◆ AIM OF THE TASK ◆
Images in the data are to be skipped, while every line is restated exactly as written.

◆ DATA ◆
··········

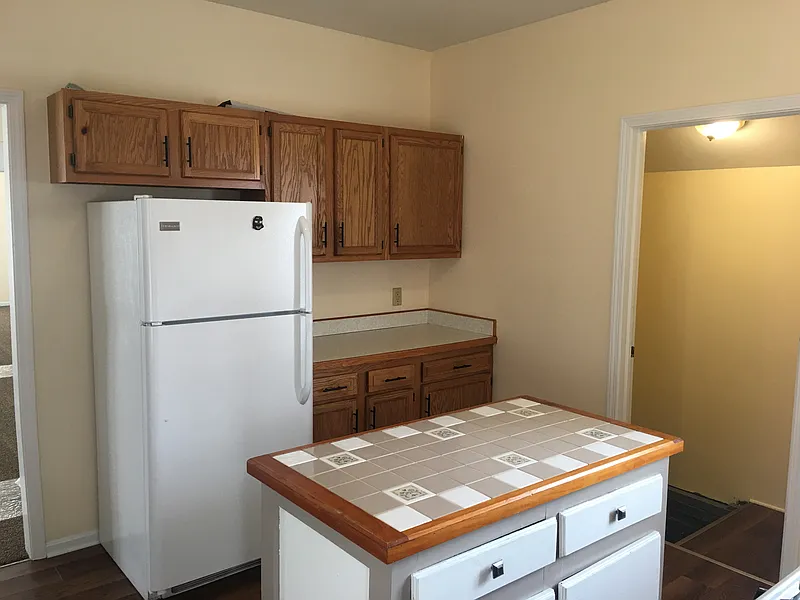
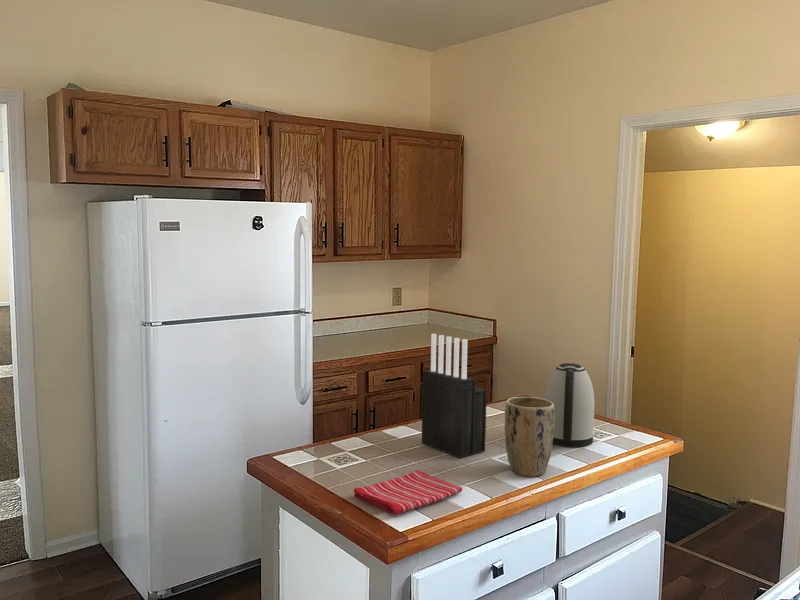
+ plant pot [504,396,554,477]
+ dish towel [353,469,463,516]
+ knife block [421,333,488,459]
+ kettle [544,362,595,448]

··········

◆ THE COMPLETED TASK ◆
+ plant pot [504,396,554,477]
+ dish towel [353,469,463,516]
+ knife block [421,333,488,459]
+ kettle [544,362,595,448]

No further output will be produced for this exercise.